» **Text passage**
↓↓↓

But isn’t it exactly this attitude that helped contribute to the problem? Just because prices were soaring, people - who would have otherwise had no intention of or need to sell - sold just because they saw huge dollar signs.
Why is this a problem?
If you see an amazing opportunity that you never expected, I see no problems with taking it.
If a greater fool comes by, and the bank wants to bankroll him, more power to you for selling it to him.
My house cost less than $250k back in 1995 and must have a real value less than $400k now. I have been an avid housing market watcher since the chaos of 1980 and was aware of the bubble since the early dot com boom times. I promised myself that I would sell if prices went high enough for me to get $500k for it. At the market peak around $700k might have been possible.
There turned out to be good reasons not to sell. Most important for me was to live in a good location, and that is coupled with the lack of competitive alternatives. Just behind that was inertia. Beyond myself and thinking of society, it is really questionable morality to sell for profit into a market that is overheated with fraud. I care about the community and would prefer to consider a transfer of ownership rather than using my property to set a trap for someone else in a manner that will contribute to the destabilization of the community where I now live. Finally, when it comes down to it, for anyone with a good income in this area a quarter to a half million dollars in pay back is only a few years of income and only a fraction of what would be needed for a comfortable retirement, even considering retiring in the near future.
The bubble made housing into an interesting game, but for many including me the winning move was not to play.
RE: There turned out to be good reasons not to sell
At my stage in life i’ve come to believe there are 3 components extraneous good health that contribute to a quality existence..Those being:
-A good spouse
-A job you enjoy
-A good place to hang your hat.

↑↑↑

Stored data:

↓↓↓

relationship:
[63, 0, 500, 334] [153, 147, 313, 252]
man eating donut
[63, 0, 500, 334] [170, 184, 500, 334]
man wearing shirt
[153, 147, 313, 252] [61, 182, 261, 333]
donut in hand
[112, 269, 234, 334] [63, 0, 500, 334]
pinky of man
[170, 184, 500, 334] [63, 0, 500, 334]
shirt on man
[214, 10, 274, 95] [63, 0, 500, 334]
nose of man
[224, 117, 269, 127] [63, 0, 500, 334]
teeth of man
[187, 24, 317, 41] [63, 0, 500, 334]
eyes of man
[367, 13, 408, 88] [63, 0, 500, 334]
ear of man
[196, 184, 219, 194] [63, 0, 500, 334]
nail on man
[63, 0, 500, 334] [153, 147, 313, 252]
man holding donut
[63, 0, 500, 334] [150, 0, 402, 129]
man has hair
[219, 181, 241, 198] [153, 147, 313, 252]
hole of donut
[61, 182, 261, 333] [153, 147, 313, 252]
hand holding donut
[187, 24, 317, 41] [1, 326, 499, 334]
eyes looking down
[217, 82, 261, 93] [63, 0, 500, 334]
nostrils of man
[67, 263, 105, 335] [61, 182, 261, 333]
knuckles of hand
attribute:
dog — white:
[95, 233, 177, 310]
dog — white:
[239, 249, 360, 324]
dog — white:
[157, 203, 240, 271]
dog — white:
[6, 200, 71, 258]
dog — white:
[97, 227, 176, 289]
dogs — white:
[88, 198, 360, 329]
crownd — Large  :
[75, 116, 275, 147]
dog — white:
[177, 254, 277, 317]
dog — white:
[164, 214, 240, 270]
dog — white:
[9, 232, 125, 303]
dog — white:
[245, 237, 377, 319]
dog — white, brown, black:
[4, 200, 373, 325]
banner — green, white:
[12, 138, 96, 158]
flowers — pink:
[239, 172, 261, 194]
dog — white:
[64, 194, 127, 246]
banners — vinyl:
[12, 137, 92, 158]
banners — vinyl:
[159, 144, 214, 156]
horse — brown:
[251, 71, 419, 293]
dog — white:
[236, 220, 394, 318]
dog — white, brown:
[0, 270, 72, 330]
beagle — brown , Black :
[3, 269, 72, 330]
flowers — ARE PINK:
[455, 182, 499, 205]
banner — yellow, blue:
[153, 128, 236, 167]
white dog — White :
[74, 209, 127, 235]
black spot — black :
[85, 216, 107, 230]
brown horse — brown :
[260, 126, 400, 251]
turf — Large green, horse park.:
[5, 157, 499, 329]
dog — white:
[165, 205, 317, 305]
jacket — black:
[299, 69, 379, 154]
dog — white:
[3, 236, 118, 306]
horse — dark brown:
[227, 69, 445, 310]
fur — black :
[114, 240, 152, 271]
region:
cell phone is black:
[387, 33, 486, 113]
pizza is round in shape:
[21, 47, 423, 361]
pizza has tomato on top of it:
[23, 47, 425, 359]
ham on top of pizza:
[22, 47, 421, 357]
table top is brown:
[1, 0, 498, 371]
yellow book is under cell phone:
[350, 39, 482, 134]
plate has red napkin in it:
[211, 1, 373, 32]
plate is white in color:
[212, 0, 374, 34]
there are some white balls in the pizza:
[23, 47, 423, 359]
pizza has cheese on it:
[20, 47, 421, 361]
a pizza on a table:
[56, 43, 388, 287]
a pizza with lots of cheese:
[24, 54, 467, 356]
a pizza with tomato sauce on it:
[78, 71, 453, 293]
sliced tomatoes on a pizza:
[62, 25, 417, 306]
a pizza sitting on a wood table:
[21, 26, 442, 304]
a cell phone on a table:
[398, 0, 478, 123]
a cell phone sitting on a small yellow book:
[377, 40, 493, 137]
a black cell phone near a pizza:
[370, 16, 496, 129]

↑↑↑

» **Task brief**
Reproduce word for word the part of the housing-bubble discussion between "But isn’t it" and "selling it to him.", inclusive.

» **Task answer**
But isn’t it exactly this attitude that helped contribute to the problem? Just because prices were soaring, people - who would have otherwise had no intention of or need to sell - sold just because they saw huge dollar signs.
Why is this a problem?
If you see an amazing opportunity that you never expected, I see no problems with taking it.
If a greater fool comes by, and the bank wants to bankroll him, more power to you for selling it to him.